Striim 3.9.7 documentation

Aggregating data with CQs

To aggregate data or perform any sort of calculation on it (see Functions), a CQ must select from a window (see Bounding data with windows). The basic pattern for a CQ that filters data is:

window / cache / WActionStore > CQ > stream / WActionStore

A CQ that aggregates data may have multiple inputs, including one or more streams, but at least one input must be a window, cache, or WactionStores. See TQL programming rules and best practices for more about this limitation.

Here is a simple example, from PosApp:

CREATE JUMPING WINDOW PosData5Minutes
OVER PosDataStream KEEP WITHIN 5 MINUTE ON dateTime PARTITION BY merchantId;

CREATE CQ GenerateMerchantTxRateOnly
INSERT INTO MerchantTxRateOnlyStream
SELECT p.merchantId,
  FIRST(p.zip),
  FIRST(p.dateTime),
  COUNT(p.merchantId),
  SUM(p.amount) ...
FROM PosData5Minutes p ...
GROUP BY p.merchantId;

Every time the PosData5Minutes window jumps, the GenerateMerchantTxRateOnly CQ will generate a summary event for each merchant including the merchant ID, the first Zip code and timestamp of the set, the number of transactions, and the total amount of the transactions. For more details, see PosApp.

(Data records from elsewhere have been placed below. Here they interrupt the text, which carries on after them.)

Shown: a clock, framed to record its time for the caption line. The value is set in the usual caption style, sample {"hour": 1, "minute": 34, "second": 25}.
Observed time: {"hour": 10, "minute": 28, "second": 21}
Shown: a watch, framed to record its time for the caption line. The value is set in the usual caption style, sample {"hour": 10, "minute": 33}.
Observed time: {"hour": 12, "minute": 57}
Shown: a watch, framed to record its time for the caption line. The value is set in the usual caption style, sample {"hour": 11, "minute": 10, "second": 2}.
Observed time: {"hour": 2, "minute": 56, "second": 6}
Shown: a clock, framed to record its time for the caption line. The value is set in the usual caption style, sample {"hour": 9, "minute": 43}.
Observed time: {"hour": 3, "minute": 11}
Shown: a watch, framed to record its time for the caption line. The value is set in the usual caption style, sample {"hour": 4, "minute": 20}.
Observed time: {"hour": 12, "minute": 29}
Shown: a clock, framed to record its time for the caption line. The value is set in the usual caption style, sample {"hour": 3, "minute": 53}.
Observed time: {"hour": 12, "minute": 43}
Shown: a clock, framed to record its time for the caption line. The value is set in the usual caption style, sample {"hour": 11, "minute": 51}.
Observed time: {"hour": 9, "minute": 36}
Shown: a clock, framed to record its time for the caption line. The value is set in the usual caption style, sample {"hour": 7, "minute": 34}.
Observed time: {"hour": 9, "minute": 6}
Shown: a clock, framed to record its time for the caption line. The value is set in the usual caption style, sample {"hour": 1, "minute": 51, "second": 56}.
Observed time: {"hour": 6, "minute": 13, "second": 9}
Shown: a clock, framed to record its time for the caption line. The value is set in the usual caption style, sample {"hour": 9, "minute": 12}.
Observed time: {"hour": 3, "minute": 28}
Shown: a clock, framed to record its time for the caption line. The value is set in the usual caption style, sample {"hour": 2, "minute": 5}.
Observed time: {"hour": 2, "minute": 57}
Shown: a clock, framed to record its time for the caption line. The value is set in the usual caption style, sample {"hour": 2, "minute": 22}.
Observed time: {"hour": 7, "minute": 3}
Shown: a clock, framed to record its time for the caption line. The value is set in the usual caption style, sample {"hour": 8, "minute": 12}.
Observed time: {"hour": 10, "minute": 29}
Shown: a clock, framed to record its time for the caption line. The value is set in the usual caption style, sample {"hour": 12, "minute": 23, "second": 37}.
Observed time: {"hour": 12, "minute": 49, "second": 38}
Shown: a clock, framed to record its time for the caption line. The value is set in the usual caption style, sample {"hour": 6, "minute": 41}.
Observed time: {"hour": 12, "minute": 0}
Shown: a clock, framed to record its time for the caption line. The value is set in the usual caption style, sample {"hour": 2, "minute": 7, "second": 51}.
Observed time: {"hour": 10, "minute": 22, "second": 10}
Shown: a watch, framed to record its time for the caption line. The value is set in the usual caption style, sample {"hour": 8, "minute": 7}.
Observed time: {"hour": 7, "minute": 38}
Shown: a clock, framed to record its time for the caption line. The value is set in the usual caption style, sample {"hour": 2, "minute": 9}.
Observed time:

Applications may use multiple windows and multiple CQs to perform more complex aggregation tasks. For example, from MultiLogApp:

CREATE JUMPING WINDOW ApiWindow 
OVER ApiEnrichedStream KEEP WITHIN 1 HOUR ON logTime 
PARTITION BY api;

CREATE CQ GetApiUsage 
INSERT INTO ApiUsageStream 
SELECT a.api, a.sobject, COUNT(a.userId), FIRST(a.logTime) 
FROM ApiWindow a ...

CREATE JUMPING WINDOW ApiSummaryWindow 
OVER ApiUsageStream KEEP WITHIN 1 HOUR ON logTime 
PARTITION BY api;

CREATE CQ GetApiSummaryUsage 
INSERT INTO ApiActivity 
SELECT a.api, sum(a.count), first(a.logTime)
FROM ApiSummaryWindow a ...
  • The jumping ApiWindow aggregates the application log events from the ApiEnrichedStream window into one-hour sets for each API call (PARTITION BY api) based on the events' log times.

  • Once an hour, when ApiWindow emits its latest set of data, the GetApiUsage CQ sends a summary event for each sobject in each API call including the name of the API call, the name of the sobject, the count of the sobject, and the log time of the first occurrence of that sobject during that hour (SELECT a.api, a.sobject, COUNT(a.userId), FIRST(a.logTime)).

  • The ApiSummaryWindow contains the summary events emitted by GetApiUsage. This window jumps in sync with ApiWindow since both use KEEP WITHIN 1 HOUR ON logTime.

  • The GetApiSummaryUsage discards the sobject details and generates summary events for the API call.